(Tasks):
1. In the passage about a 2022 psychotic episode, how long was the writer's inpatient spell?
2. Please set down, word for word, the part of the passage about a 2022 psychotic episode that opens with the words containing "My recommendation to" and closes with "of my notes.".

(Passage):
= = =

In many ways I feel privileged to have experienced the kind of episode that I did in 2022. Not many people who develop delusional beliefs experience the opportunity to challenge them without medication, albeit in my case only briefly. It’s also hard to articulate how disorienting the experience was, as on the one hand I was making a concerted effort to engage with my family and enjoy our time on leave while also fundamentally distrusting my wife and worrying about our daughter - and of course my nearing murder.
My recommendation to clinicians reading this would be to look out for such presentations from individuals who have had multiple psychotic episodes, and to avoid interpreting this internal confusion as a sign of malingering or some other clinical picture, such as personality disorder. I am quite aware that psychiatric diagnosis is careful, precise, and difficult work. I am also aware that it depends on the quality of clinical observations, and I wonder if my treating clinicians would have benefited from more information on my record, drawn from more interaction with staff. I had less than a handful of interactions with the nursing team over a three week period inpatient spell. Had there been more, perhaps the clinicians would have been able to form a more coherent picture of my experiences. They did a fantastic job in the general absence of such information, based on a review of my notes.

= = =

(Entries shown):
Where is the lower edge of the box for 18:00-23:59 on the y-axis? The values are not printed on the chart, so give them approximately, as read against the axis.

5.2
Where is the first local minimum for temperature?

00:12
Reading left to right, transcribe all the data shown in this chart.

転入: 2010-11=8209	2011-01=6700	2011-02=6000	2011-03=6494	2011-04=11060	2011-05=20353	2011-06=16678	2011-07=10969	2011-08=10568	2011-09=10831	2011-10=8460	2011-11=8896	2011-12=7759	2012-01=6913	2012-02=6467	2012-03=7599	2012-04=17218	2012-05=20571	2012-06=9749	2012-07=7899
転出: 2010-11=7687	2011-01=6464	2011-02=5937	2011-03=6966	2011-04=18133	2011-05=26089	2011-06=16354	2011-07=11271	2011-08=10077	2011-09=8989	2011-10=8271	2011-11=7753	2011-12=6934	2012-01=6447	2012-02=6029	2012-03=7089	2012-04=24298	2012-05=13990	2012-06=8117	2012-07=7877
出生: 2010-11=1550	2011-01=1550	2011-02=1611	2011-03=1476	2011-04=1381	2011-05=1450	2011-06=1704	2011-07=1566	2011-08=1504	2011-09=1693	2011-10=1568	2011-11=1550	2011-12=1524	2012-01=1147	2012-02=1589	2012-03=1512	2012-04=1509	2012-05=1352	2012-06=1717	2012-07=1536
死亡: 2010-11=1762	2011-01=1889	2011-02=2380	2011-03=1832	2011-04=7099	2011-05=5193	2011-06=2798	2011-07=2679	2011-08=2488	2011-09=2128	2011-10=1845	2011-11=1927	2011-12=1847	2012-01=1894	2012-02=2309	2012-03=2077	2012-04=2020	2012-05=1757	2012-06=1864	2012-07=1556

= = =

(Solution list):
1. Three weeks.

2.
My recommendation to clinicians reading this would be to look out for such presentations from individuals who have had multiple psychotic episodes, and to avoid interpreting this internal confusion as a sign of malingering or some other clinical picture, such as personality disorder. I am quite aware that psychiatric diagnosis is careful, precise, and difficult work. I am also aware that it depends on the quality of clinical observations, and I wonder if my treating clinicians would have benefited from more information on my record, drawn from more interaction with staff. I had less than a handful of interactions with the nursing team over a three week period inpatient spell. Had there been more, perhaps the clinicians would have been able to form a more coherent picture of my experiences. They did a fantastic job in the general absence of such information, based on a review of my notes.